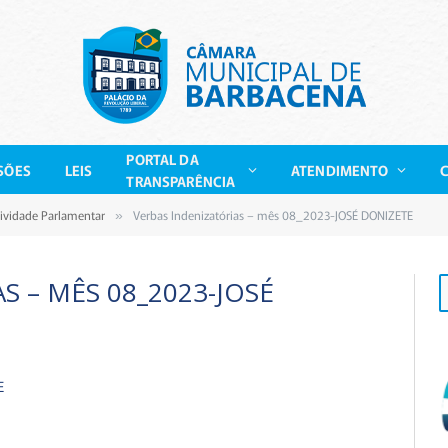
PORTAL DA
SÕES
LEIS
ATENDIMENTO
TRANSPARÊNCIA
tividade Parlamentar
Verbas Indenizatórias – mês 08_2023-JOSÉ DONIZETE
»
S – MÊS 08_2023-JOSÉ
E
◆ ◆ ◆
# About this exercise:
Which lines of the records above hold the word "JOSÉ"? Copy each of them.

# Task result:
Verbas Indenizatórias – mês 08_2023-JOSÉ DONIZETE
S – MÊS 08_2023-JOSÉ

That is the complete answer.